Sąd w Rzeszowie podtrzymał wyrok dla obrońców życia
Rzeszowski sąd apelacyjny podtrzymał wyrok dla obrońców życia – Jacka Kotuli i Przemysława Sycza. Mają oni przeprosić Szpital Specjalistyczny Pro-Familia, za to, że organizując pikiety informowali, iż w tej placówce zabija się chore dzieci. W opinii sądu naruszyli dobre imię szpitala. Działacze pro life poniosą też koszty procesu sądowego, który wytoczył im szpital.
Jacek Kotula z Fundacji Pro Prawo do Życia na Podkarpaciu poinformował, że nie zamierza na łamach „Gazety Wyborczej” przepraszać za mówienie prawdy.
– Mamy dwa tygodnie na umieszczenie przeprosin w tej gazecie. Ja nie myślę przepraszać, ponieważ aborcja to jest zabijanie i przepraszając zgodziłbym się z tym, że to nie jest prawda. Ja stoję w obronie prawdy. Po prostu trzeba bronić dzieci i nazywać rzeczy po imieniu, a to, że sąd zakazuje mówienia prawdy, mówienia tego, ze aborcja jest zabijaniem, jest początkiem jakiegoś dziwnego okresu, gdzie wchodzi polityczna poprawność i trzeba mówić okrężnymi drogami – zaznaczył Kotula.

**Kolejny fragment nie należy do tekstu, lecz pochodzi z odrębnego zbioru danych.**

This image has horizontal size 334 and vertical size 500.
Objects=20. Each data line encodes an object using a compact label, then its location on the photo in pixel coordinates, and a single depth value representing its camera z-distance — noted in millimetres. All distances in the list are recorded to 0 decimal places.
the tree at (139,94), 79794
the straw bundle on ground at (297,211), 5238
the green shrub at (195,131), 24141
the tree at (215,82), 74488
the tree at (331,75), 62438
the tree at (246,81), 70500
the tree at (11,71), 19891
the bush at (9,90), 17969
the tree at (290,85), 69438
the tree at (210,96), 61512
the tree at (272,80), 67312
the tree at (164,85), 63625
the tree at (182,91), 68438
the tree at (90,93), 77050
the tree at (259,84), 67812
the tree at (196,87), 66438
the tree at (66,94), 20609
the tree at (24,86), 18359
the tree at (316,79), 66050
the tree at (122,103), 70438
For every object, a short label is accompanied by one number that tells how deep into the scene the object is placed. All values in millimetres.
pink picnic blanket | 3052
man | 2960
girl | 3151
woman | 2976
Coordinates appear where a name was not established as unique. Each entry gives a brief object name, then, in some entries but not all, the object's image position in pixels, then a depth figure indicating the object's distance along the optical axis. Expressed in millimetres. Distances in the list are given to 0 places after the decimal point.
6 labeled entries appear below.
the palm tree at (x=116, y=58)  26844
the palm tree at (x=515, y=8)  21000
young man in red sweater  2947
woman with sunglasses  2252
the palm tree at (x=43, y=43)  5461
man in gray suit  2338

Mec. Jerzy Kwaśniewski, reprezentujący oskarżonych, poinformował, że po uzyskaniu pisemnego uzasadnienia orzeczenia rozważy złożenie skargi kasacyjnej do Sądu Najwyższego.

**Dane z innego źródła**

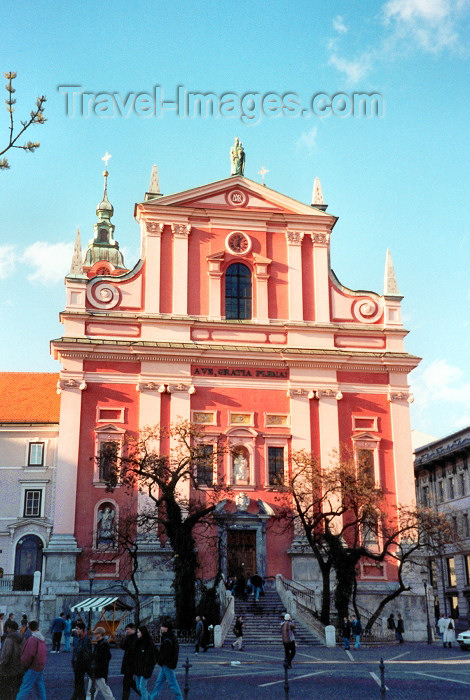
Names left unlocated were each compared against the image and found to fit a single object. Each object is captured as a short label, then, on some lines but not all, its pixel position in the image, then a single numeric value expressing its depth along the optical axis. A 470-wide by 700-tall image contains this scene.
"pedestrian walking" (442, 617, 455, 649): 29.56
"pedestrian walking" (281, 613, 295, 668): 20.23
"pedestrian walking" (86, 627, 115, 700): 13.06
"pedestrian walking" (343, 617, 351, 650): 27.73
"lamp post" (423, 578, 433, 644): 32.53
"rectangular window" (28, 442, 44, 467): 40.85
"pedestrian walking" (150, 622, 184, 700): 13.23
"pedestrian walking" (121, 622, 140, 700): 13.14
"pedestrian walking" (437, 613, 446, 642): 29.64
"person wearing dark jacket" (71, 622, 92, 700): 13.21
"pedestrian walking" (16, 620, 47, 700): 12.27
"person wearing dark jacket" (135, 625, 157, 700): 13.05
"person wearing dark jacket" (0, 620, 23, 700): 11.95
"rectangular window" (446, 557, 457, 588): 50.78
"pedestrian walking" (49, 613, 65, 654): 26.77
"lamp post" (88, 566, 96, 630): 32.23
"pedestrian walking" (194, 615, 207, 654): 24.66
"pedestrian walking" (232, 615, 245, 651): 24.95
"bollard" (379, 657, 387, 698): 12.05
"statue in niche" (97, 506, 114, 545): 32.61
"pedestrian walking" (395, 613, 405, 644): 31.33
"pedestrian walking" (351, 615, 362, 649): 26.89
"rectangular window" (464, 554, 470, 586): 48.44
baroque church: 34.03
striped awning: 27.36
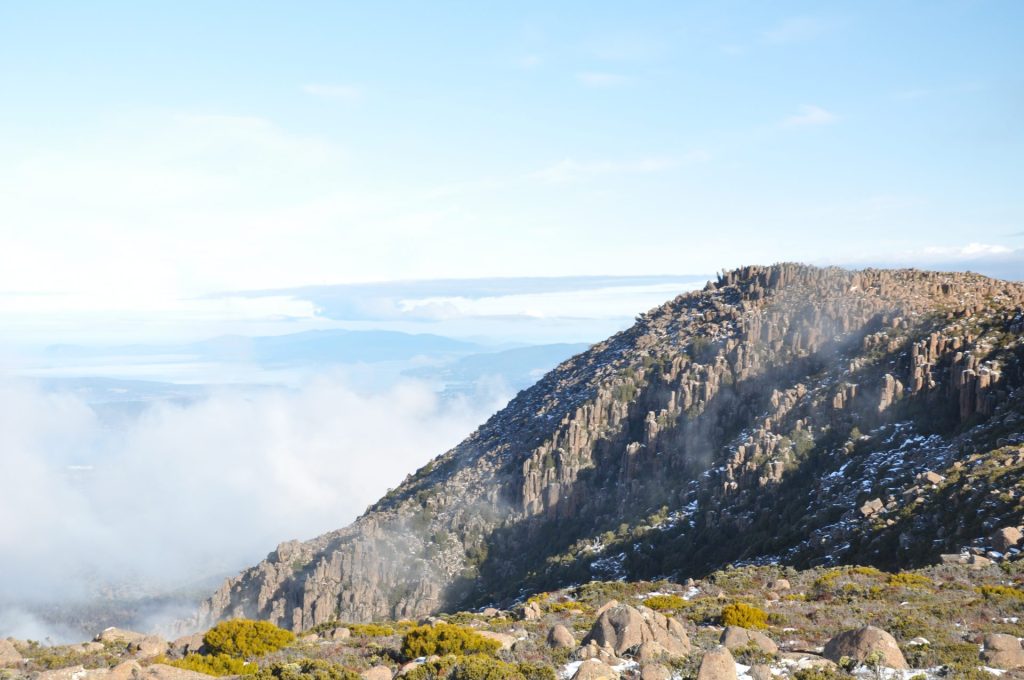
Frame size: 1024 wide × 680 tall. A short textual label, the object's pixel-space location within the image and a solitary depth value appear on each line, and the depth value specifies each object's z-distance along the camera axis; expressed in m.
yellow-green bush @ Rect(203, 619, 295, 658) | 40.44
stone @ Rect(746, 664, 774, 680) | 29.32
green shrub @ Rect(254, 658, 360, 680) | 30.66
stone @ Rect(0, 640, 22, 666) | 38.88
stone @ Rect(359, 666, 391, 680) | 32.14
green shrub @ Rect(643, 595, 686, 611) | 46.72
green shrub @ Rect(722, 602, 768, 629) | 39.72
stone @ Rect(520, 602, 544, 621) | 47.25
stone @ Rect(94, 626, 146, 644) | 44.73
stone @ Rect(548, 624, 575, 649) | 36.47
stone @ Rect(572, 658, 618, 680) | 29.89
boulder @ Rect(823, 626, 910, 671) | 29.75
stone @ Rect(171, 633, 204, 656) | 42.09
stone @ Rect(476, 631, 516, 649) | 37.56
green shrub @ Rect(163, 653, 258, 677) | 36.44
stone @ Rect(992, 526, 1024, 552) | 55.72
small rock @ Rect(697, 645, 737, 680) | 28.58
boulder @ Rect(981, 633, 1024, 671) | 30.09
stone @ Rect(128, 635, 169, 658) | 41.66
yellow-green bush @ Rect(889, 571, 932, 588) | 47.81
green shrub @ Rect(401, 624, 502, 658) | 36.31
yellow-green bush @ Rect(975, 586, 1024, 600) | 41.42
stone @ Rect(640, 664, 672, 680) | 29.75
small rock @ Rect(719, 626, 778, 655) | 33.62
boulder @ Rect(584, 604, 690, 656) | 34.41
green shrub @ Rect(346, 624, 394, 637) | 45.38
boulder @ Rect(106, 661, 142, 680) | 32.66
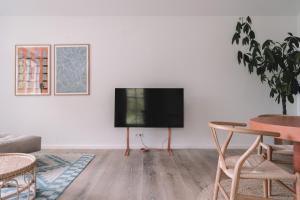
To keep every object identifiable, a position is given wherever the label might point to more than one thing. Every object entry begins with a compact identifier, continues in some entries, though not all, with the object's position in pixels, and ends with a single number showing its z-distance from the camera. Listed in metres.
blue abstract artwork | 4.01
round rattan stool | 1.45
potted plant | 3.47
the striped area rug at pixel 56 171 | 2.07
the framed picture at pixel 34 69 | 4.03
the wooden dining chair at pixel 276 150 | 1.91
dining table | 1.16
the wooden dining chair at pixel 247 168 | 1.19
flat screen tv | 3.66
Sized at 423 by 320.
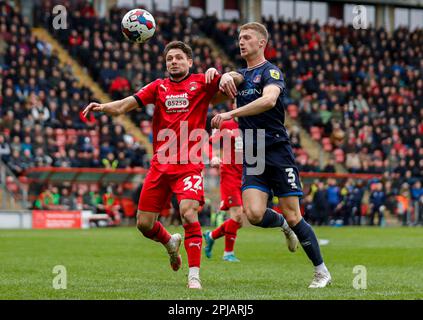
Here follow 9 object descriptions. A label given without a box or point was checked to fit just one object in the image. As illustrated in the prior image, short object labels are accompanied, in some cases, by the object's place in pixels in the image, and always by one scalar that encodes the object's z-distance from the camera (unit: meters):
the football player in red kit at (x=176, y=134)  9.59
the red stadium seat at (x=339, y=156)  35.94
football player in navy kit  9.54
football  10.04
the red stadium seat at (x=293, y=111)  38.22
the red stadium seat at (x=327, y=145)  36.66
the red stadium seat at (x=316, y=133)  37.22
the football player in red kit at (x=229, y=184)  14.52
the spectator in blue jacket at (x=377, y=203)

Rzeszowski Szpital Pro Familia oskarżył obrońców życia o zniesławienie, po tym jak nagłośnili oni problem, o którym poinformowała położna Agata Rejman, pracująca w tej placówce. Kobieta ujawniła, że w szpitalu dokonywane są tzw. aborcje, w których ona nie chce uczestniczyć.